Southern Ring Nebula
Washington: After surprising everyone by giving the deepest look of the cosmos ever captured on James Webb Space Telescope, NASA released more images taken from its most powerful observatory ever placed in orbit.
The first image revealed earlier showed the galaxy cluster SMACS 0723. Webb's First Deep Field is a composite made from different images taken at different wavelengths. It was made using images taken with the Near-Infrared Camera(NIRCam).
NASA then revealed images of the following targets: Carina Nebula, WASP-96 b (spectrum data), Southern Ring Nebula and Stephen's Quintet.
Located 7,600 light-years away, the Carina Nebula is a stellar nursery, where stars are born.
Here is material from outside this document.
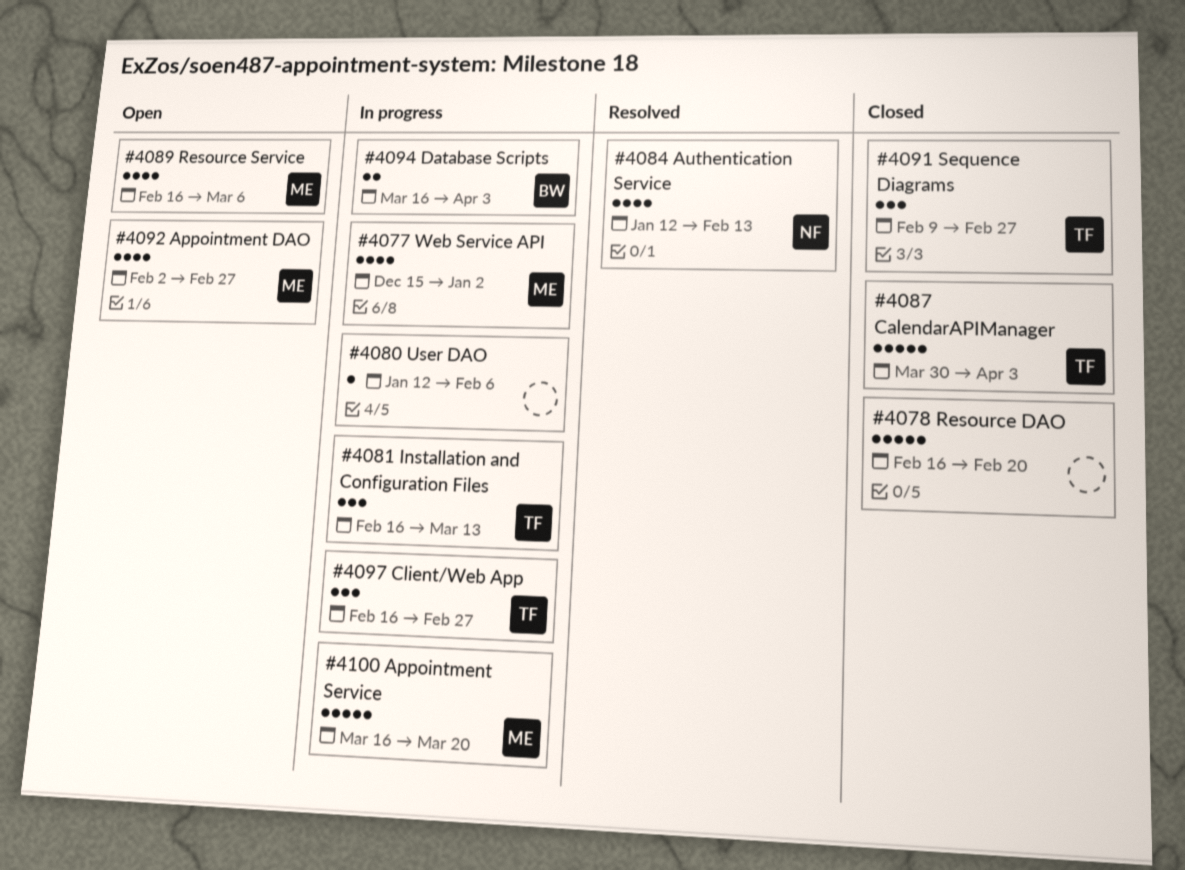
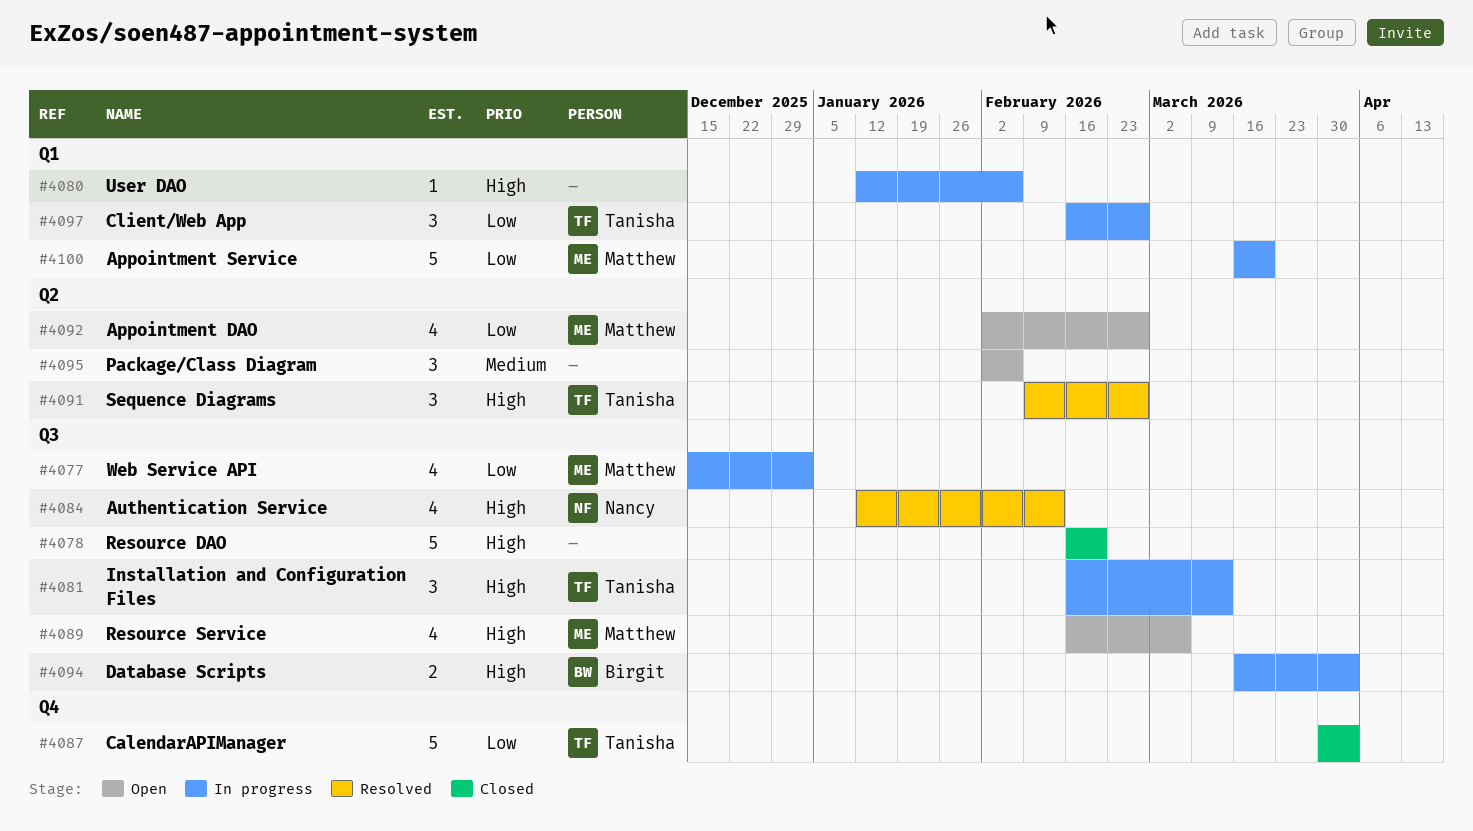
#4091, status: Closed -> Resolved
#4095: none -> present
It is one of the largest and brightest nebulae in the sky and home to many stars much more massive than our sun, CNN reported.
The "Cosmic Cliffs" are seen in the stunning new image that reveals previously hidden baby stars, which provides "a rare peek into stars in their earliest, rapid stages of formation," according to NASA.
The space telescope's view of Stephan's Quintet reveals the way galaxies interact with one another and how their interactions might shape galactic evolution.
This compact galaxy group, first discovered in 1787, is located 290 million light-years away in the constellation Pegasus. Four of the five galaxies in the group "are locked in a cosmic dance of repeated close encounters," according to a NASA statement.
The Southern Ring Nebula, also called the "Eight-Burst," is 2,000 light-years away from Earth. This large planetary nebula includes an expanding cloud of gas around a dying star.
"The new details from Webb will transform our understanding of how stars evolve and influence their environments," according to NASA.
The new observatory is a joint project of the US, European and Canadian space agencies.It has been specially tuned to see the sky in the infrared - that's light at longer wavelengths than can be sensed by our eyes.